Processed data, for us, consists of raw data that has been ‘cleaned’, so personal information is removed, a data check has been performed, data cleaning remarks are saved, etc.
Derivative data will have gone through the full cleaning processes: our standard variables are added, including subject ids so all data can be linked, all labels and values are checked and consistently named, variables are recoded, and sum/scale scores are computed. Additionally, all data is converted to long format so files can easily be merged.
So, we were at the point that we had a good, logical data structure. We had consistent naming conventions, we had decided on processing stages and what data to share. This increased accessibility to our data.
But we also needed information about the data, metadata, so that people can work with our data in a flexible way. This means that we wanted researchers to look through our data in whatever way they liked, to structure our data in whatever way works for them, and also to use whatever data extension works for them. Just because a structure is intuitive for one person, doesn’t mean it is the case for someone else.
We decided that JSON files were a good option for storing metadata, as they give us the flexibility and accessibility of our data that we were looking for. Within these JSON files we save general and specific information about data (see Template JSON file here).
- General information. The tags in the general information part gives us flexibility in data structure and facilitates automatic processes on our data, such as making a codebook or metadata explorer.
- Specific information. The specific information gives us flexibility when it comes to using different data extensions. Not all data extensions (.tsv, .csv) retain variable specific information such as labels, values, value labels, etc. The extensions that do, e.g., .sav are not inline with our open science vision of accessibility, as they do not originate from an open source platform.
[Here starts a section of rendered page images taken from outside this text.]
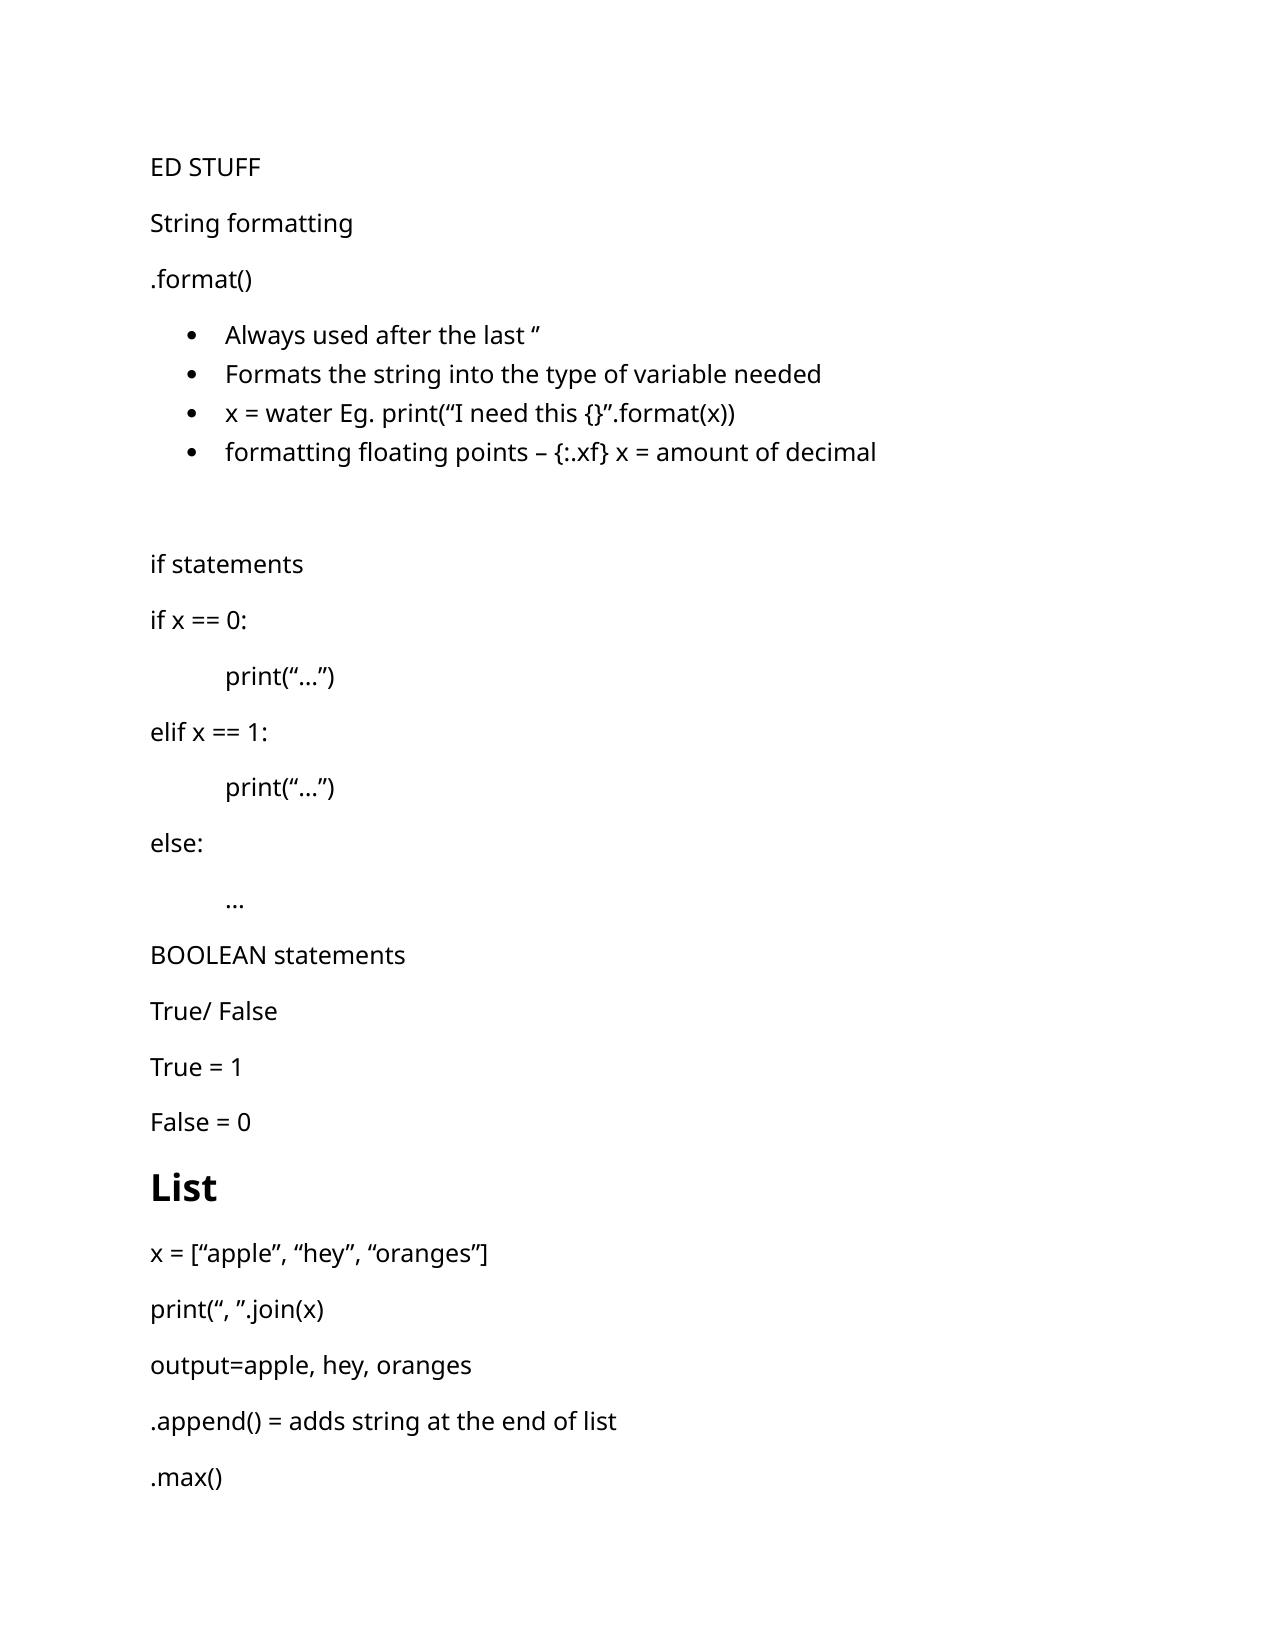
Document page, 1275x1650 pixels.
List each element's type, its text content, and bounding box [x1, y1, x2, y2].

text .append() = adds string at the end of list [150, 1404, 1125, 1438]
list Formats the string into the type of variable needed [187, 357, 1125, 391]
text List [150, 1161, 1125, 1212]
list x = water Eg. print(“I need this {}”.format(x)) [187, 396, 1125, 430]
text else: [150, 826, 1125, 860]
text True/ False [150, 993, 1125, 1027]
text output=apple, hey, oranges [150, 1348, 1125, 1382]
text ED STUFF [150, 150, 1125, 184]
text False = 0 [150, 1105, 1125, 1139]
text String formatting [150, 206, 1125, 240]
text True = 1 [150, 1049, 1125, 1083]
text … [150, 882, 1125, 916]
text elif x == 1: [150, 714, 1125, 748]
text x = [“apple”, “hey”, “oranges”] [150, 1236, 1125, 1270]
text if statements [150, 547, 1125, 581]
text print(“…”) [150, 770, 1125, 804]
text .max() [150, 1459, 1125, 1493]
list formatting floating points – {:.xf} x = amount of decimal [187, 435, 1125, 469]
text BOOLEAN statements [150, 937, 1125, 972]
text if x == 0: [150, 602, 1125, 637]
text print(“, ”.join(x) [150, 1292, 1125, 1326]
list Always used after the last ‘’ [187, 317, 1125, 352]
text print(“…”) [150, 658, 1125, 692]
text .format() [150, 262, 1125, 296]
Therefore, all of this metadata is saved in json files that accompany every single data file we share. The variable information can then be attached to the data file again through R for example.
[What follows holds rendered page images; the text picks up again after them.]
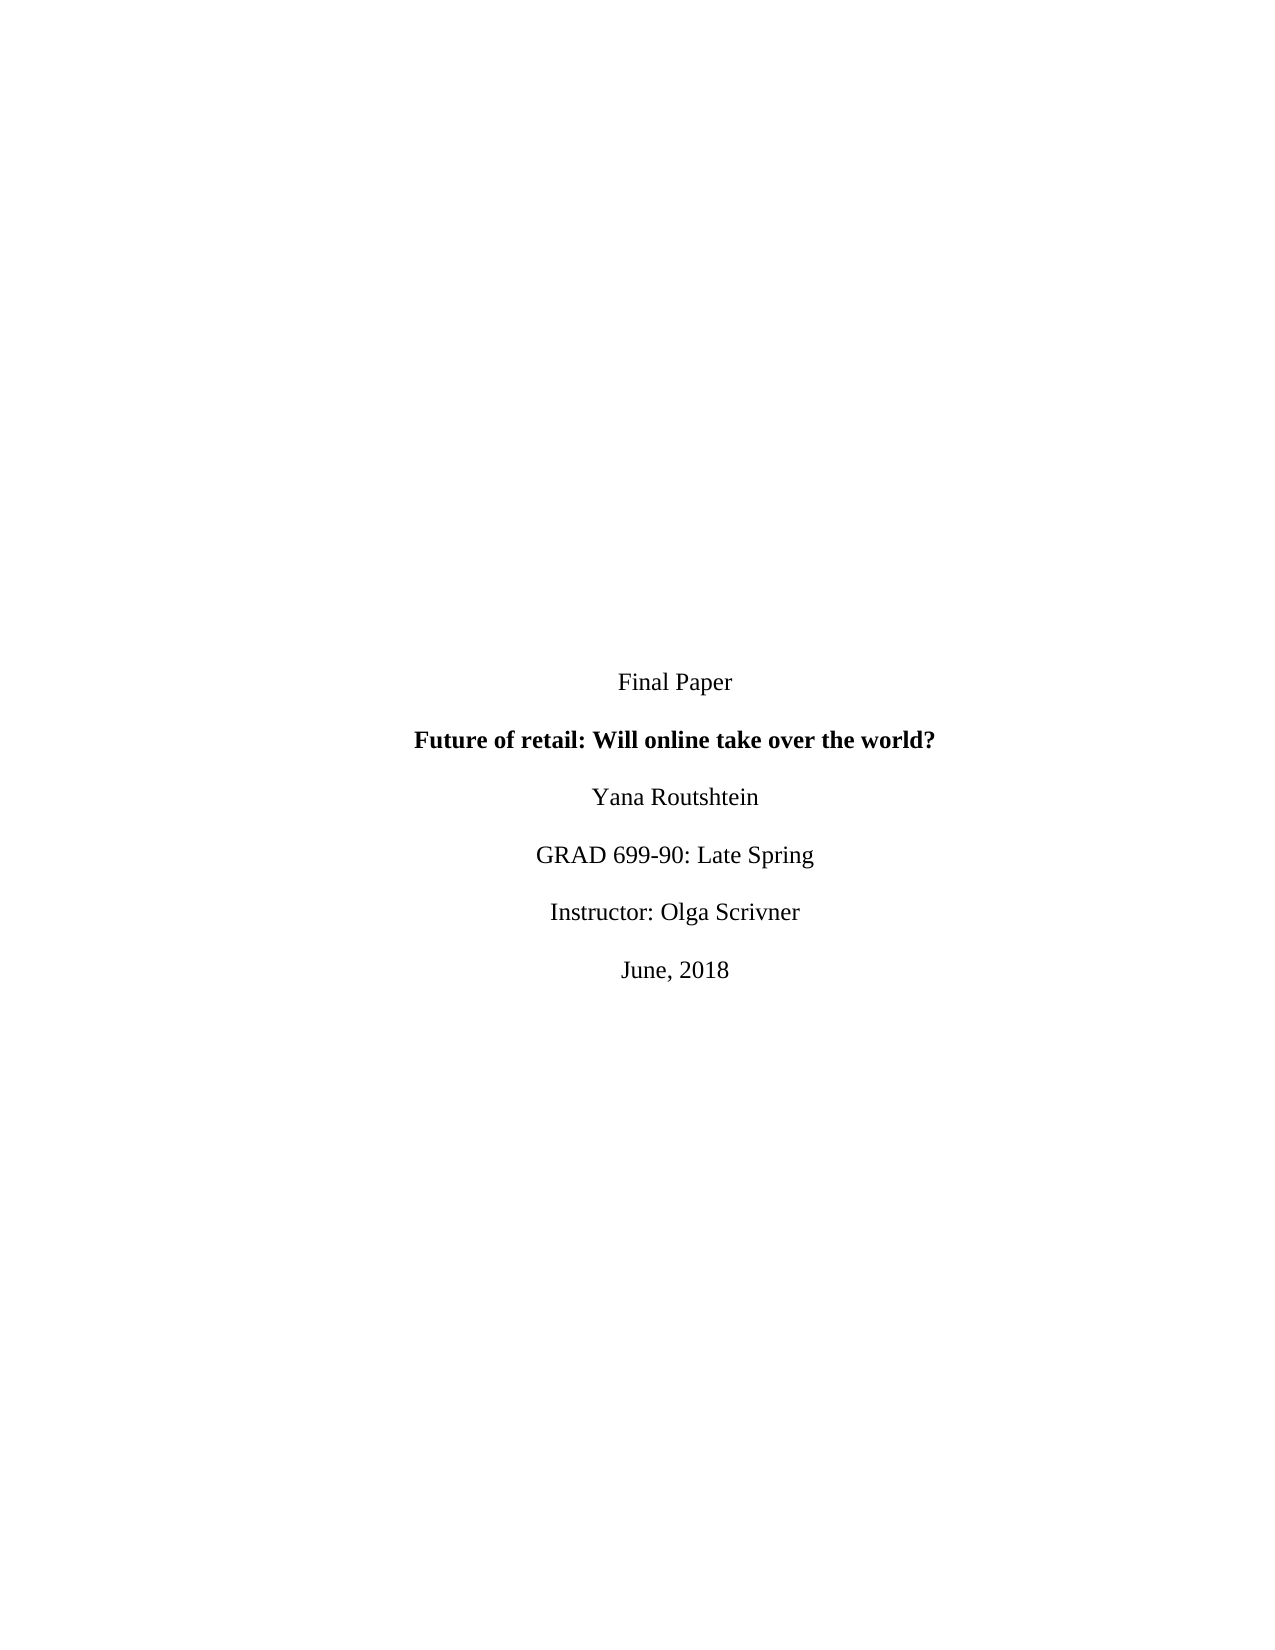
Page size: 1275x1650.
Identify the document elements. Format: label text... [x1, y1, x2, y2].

text Yana Routshtein [150, 782, 1125, 811]
text GRAD 699-90: Late Spring [150, 840, 1125, 869]
text Future of retail: Will online take over the world? [150, 725, 1125, 754]
text Instructor: Olga Scrivner [150, 897, 1125, 926]
title June, 2018 [150, 955, 1125, 984]
text Final Paper [150, 667, 1125, 696]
In addition to JSON files, we also decided to use README files to save information that did not necessarily need to be used for automated processes, data analysis, etc. In our READMEs, we therefore saved information about data processing, including steps taken, special cases, exclusions, general data cleaning remarks. We also include information about researchers who worked on the datafile and the timeframe of processing.
How to organize your data structure?
We are not telling you our data structure is the only way to go, there is no one way of doing this. But it may save you a lot of time if we share our ideas, lessons learned, and templates on structuring our data.
Leiden Consortium on Individual Development - a template of our data structure
I think the most important thing, I learned, is to be consistent within your structure and to make sure there is room for flexibility. Therefore, I would advise to make metadata files, such as JSON files, and a clear measure overview, from the start. You do not need to worry about things changing later on (adding measures, changing names, etc.) because when structure and naming conventions are consistent, these changes can be processed quickly and automatically over all files, with help of JSON files.
To realize all this, it may be helpful to get help from a datamanager or data specialist from the start of your project. That isn’t to say that researchers are not capable of implementing the aforementioned aspects but it takes time, dedication, and specialization, and over the course of the project we learned that it is more efficient to have one person specifically assigned to this.
Another lesson that helped me a lot in working with the data, is something a colleague of mine said to me once “Be kind to your future self”. Any steps you take now to organize your data properly will help you and other researchers tremendously in the future and will ultimately improve the quality of research. And isn’t that what we all want?